Because of this, it’s a convenient shortcut to define shared variables at module scope. They’re not global, because they’re per-module, but they have all of the downsides of static variables in C++/C#/Java-style languages, because they’re singletons.

This can make dependency injection trickier, whether you’re using class-style node.js, or factory method-style node.js (I just made those terms up). Consider:

// In module A:
var x = require('x');

// In module B:
var x = require('x');

// In module X:
var db = require('db');
var user_cache = db.query('SELECT * FROM Users;');
module.exports = {
    get_users: function() {
        // ...
    }
};

Whoops, now A and B have an implicit dependency on the DB. That’s gonna make unit testing harder.

So, maybe you decide to write the module like this:

// In module A:
var db = require('db');
var x = require('x')(db);

// In module B:
var db = require('db');
var x = require('x')(db);

So far, so good. We can stub the database dependency:

// In tests/X
var stub_db = {
    query: function() {
        // return some canned data.
    };
};
var x = require('x')(stub_db);

But we end up in trouble when we attempt to implement the new module:

// In module X - attempt 1:
// Can't do this, because 'db' isn't available.
var user_cache = db.query('...');
module.exports = function(db) {
    return {
        get_users: function() {
            // ...
        }
    };
};

// In module X - attempt 2:
module.exports = function(db) {
    // Can't do this, because the cache will be local to this closure.
    var user_cache = db.query('...');
    return { get_users: ... };
};

// In module X - attempt 3:
var user_cache = null;
module.exports = function(db) {
    // Can't do this, because the cache will get rebuilt each time the
    // exported factory function is called. Which will be at startup, which
    // will murder performance.
    user_cache = db.query('...');
    return { get_users: /* ... */ };
};

// In module X - attempt 4:
var user_cache = null;
module.exports = function(db) {
    // Better, but can we improve it?
    if (!user_cache) {
        user_cache = db.query('...');
    }

    return { get_users: /* ... */ };
};

Of these, attempt 4 is probably the best, but – depending on your opinion – there’s a problem with that one as well: all of the places that require('x') need to know about the database dependency.
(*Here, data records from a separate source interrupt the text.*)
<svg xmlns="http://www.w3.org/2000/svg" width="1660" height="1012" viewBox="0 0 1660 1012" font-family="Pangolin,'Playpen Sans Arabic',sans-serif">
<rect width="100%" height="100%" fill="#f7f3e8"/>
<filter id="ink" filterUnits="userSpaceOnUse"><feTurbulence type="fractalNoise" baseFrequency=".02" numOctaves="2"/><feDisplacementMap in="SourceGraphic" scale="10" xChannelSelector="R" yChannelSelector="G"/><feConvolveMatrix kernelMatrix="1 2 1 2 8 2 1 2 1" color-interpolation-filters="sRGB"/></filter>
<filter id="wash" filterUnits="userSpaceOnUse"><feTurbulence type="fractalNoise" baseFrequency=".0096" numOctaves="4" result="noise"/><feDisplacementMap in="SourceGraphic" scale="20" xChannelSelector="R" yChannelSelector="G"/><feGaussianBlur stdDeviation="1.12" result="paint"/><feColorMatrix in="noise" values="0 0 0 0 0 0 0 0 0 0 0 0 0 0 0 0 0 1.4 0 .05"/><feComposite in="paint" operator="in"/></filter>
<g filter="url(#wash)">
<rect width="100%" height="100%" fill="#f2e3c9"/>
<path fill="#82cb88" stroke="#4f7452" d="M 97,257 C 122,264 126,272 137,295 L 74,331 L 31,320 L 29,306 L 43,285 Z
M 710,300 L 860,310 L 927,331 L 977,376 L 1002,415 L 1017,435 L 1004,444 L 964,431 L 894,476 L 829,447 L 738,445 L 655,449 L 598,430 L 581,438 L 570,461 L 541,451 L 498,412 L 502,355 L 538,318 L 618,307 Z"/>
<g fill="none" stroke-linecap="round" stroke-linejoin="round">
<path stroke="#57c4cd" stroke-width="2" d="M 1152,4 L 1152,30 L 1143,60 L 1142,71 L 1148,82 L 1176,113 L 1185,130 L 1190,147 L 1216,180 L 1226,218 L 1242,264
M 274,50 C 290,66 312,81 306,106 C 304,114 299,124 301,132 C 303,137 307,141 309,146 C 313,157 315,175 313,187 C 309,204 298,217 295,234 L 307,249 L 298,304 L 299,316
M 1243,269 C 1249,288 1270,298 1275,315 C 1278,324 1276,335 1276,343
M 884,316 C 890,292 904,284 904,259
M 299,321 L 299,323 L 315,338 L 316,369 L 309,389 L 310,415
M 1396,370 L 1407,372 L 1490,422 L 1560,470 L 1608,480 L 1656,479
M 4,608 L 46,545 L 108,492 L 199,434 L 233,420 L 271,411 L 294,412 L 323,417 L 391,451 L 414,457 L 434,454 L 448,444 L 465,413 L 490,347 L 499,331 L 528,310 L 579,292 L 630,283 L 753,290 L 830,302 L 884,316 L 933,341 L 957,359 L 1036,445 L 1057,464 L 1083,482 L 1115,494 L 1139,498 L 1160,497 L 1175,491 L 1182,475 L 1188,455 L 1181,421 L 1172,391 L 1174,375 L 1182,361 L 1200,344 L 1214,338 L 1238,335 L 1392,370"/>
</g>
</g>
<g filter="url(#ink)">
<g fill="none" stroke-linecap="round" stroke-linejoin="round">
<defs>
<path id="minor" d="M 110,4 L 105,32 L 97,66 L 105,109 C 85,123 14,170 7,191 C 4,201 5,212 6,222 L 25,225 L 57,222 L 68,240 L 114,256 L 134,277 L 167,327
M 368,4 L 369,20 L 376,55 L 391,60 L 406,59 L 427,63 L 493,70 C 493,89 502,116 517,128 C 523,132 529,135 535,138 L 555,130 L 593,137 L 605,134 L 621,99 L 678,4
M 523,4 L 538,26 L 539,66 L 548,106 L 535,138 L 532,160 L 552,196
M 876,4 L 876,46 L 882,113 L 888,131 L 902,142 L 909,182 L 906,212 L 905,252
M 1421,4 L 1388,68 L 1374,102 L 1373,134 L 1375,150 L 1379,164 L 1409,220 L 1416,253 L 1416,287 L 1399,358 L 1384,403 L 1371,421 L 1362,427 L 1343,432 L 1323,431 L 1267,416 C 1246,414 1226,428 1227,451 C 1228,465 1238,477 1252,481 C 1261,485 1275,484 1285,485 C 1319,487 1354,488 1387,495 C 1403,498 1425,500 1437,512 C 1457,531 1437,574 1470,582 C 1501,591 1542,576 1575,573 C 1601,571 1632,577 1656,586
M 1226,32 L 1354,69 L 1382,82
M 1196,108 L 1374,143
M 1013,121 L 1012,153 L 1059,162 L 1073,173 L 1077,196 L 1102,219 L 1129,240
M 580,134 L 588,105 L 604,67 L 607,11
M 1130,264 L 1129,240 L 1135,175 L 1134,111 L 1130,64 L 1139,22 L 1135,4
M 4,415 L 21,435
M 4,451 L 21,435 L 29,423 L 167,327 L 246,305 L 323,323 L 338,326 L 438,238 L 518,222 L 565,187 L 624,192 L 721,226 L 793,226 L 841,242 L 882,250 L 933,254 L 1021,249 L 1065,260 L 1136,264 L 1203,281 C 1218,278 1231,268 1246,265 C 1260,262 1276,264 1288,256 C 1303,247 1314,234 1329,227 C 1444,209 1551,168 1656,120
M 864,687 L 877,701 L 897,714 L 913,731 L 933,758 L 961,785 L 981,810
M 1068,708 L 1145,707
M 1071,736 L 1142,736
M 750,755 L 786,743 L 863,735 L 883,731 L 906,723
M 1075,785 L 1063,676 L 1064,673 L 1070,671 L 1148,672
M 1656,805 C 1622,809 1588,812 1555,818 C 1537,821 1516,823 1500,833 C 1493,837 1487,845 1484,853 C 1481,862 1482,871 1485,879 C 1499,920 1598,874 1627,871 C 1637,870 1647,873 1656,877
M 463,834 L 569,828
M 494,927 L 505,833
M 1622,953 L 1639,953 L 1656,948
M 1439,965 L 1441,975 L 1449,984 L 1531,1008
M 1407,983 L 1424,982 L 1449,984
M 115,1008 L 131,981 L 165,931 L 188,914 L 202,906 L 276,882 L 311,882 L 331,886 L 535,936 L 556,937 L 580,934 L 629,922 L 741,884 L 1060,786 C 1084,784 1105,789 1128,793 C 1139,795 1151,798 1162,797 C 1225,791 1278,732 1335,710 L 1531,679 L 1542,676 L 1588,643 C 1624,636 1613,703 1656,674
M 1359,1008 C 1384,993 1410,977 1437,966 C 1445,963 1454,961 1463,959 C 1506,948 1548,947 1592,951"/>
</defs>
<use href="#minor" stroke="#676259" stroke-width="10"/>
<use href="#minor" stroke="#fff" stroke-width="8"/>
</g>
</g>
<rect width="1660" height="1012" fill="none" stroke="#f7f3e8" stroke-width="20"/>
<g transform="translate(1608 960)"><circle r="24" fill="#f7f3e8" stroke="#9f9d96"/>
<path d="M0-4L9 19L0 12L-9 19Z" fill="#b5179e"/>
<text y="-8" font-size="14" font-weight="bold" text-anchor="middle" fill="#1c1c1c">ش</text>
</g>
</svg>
Maybe we can do something like this:

// In app.js:
var db = require('db');
var x = require('x');
x.use(db);

// In module A:
var x = require('x');

// In module X - attempt 5:
var _db = null;         // If you need to.
var user_cache = null;
module.exports = {
    use: function(db) {
        _db = db;   // If you need to.
        user_cache = db.query('...');
    }
    get_users: function() { /* ... */ }
};

There are, in my opinion, two problems with this:

We’ve now hidden X’s dependency on db. I’m not sure I’m totally happy with that, but it’s what a DI container would have done for us: A depends on X, which depends on DB, but that’s the container’s problem, not A’s.
I’m not sure that it makes unit testing easier, because we’ve still got a bunch of singleton shared state. Maybe that’s a different problem, though.